DOROTHY SANVIDGE
Mowachaht

When I was a little girl I lived in Friendly Cove most of the time. When we were going to get the fish we lived in Sand Point. There's a reserve there. Or in a place called Hisnitt - that's where we went for our fish. It's on your left hand as you're going into Head Bay, on a reserve there. We actually have twenty-three reserves to our name - the Nootka Band. That's a lot of reserves they're not using.

In the summer Friendly Cove is nice but in the winter it's wicked. There were daisies there every springtime and summer. Oh, it was very nice when I was a little girl because those flowers used to come out every springtime and there was a man who kept everything blooming and clean. No, there were no berry bushes there. The berries were in the gardens each one had and weren't allowed to grow outside. That's the way it was. And the ball field was nothing but bushes and they cleared that off by hand. They did it all by hand - real big trees they felled. They uprooted the roots. And now it's nothing. And all those totem poles fell down. They just let them go. My sister Terry says she'll never move from there.

→ **Supplied material**
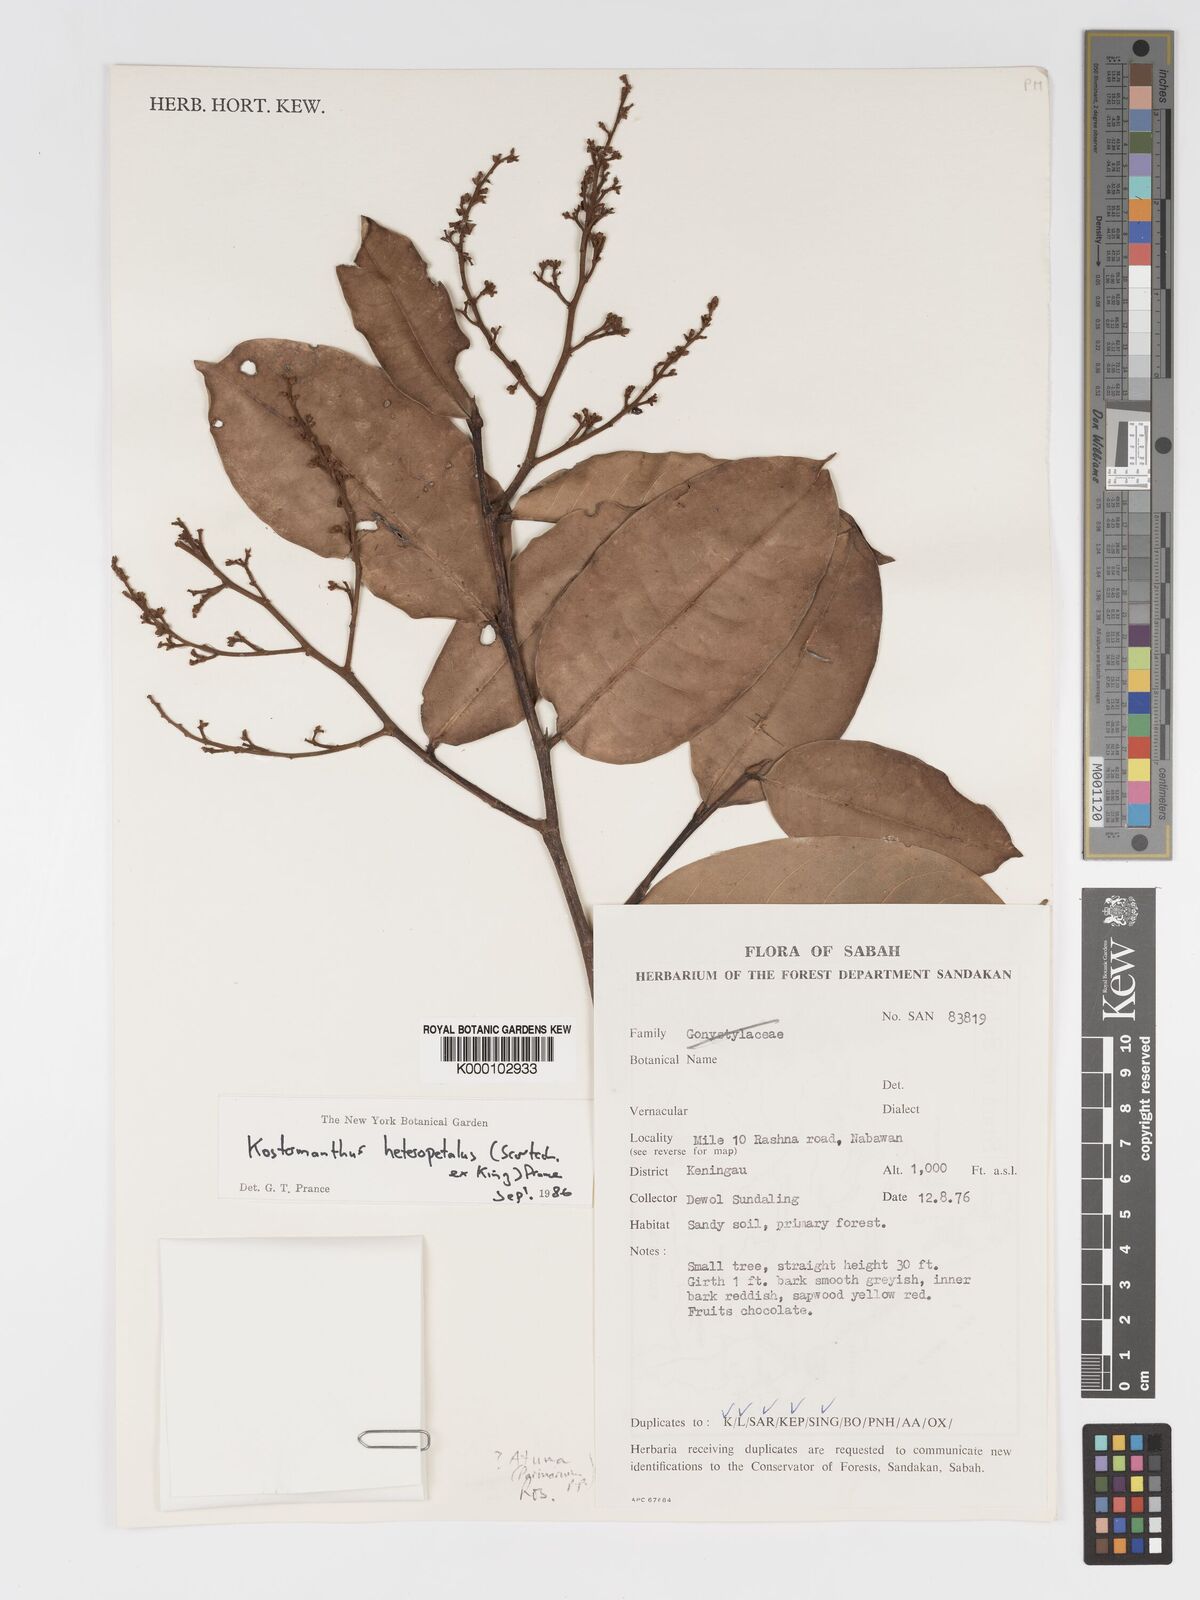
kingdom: Plantae
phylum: Tracheophyta
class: Magnoliopsida
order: Malpighiales
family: Chrysobalanaceae
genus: Kostermanthus
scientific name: Kostermanthus heteropetalus
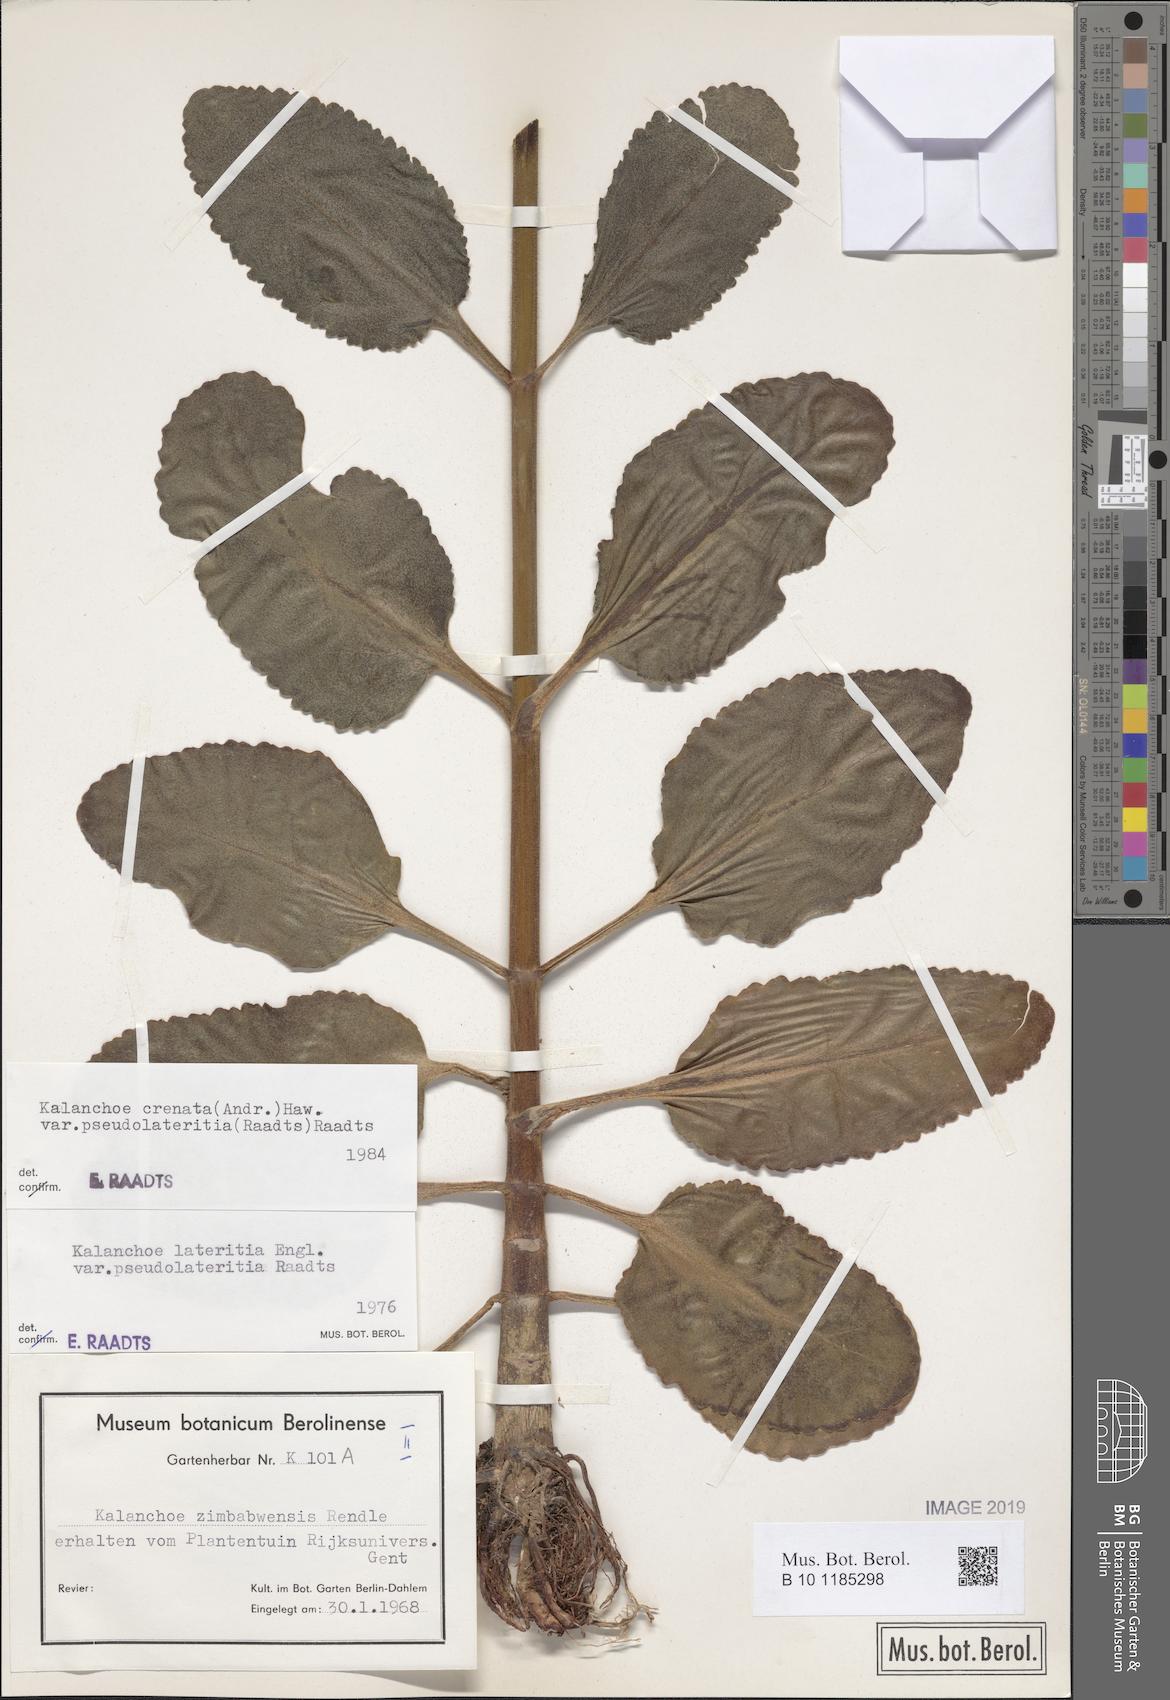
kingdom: Plantae
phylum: Tracheophyta
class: Magnoliopsida
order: Saxifragales
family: Crassulaceae
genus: Kalanchoe
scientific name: Kalanchoe lateritia
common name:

→ **Objectives**
a – Copy the rows from the line holding "order: Saxifragales" through the last line of the rows, both included.
b – Continue the account of Friendly Cove from its last sentence.
The rows have no connection to the text.

→ **Answers**
a –
order: Saxifragales
family: Crassulaceae
genus: Kalanchoe
scientific name: Kalanchoe lateritia
common name:

b –
Children then were like any others only they didn't wear what we wear today. They wore cedar bark capes and things. It would be nice to show them. I know how to make those capes, but I haven't been doing it for some time now. I've been busy knitting and I've started this bead work. I need grasses to do my shopping baskets, too.

But it seems sometimes that they were happier than some children are now. They were running free, not held back from anything. And they learned quick. I learned how to do things when I was five years old. I could do the work my grandmother taught me. Today girls can't learn until they're teenagers. I'd like somebody to learn the basket work because I'm about the last one from our reserve - I'm the last one doing basket work.

I learned how to help with the fish, smoking fish. I learned early to fix fish, smoke meat, everything. I'd be about nine or ten when I started helping with the fish. That was young. These kids don't know how yet.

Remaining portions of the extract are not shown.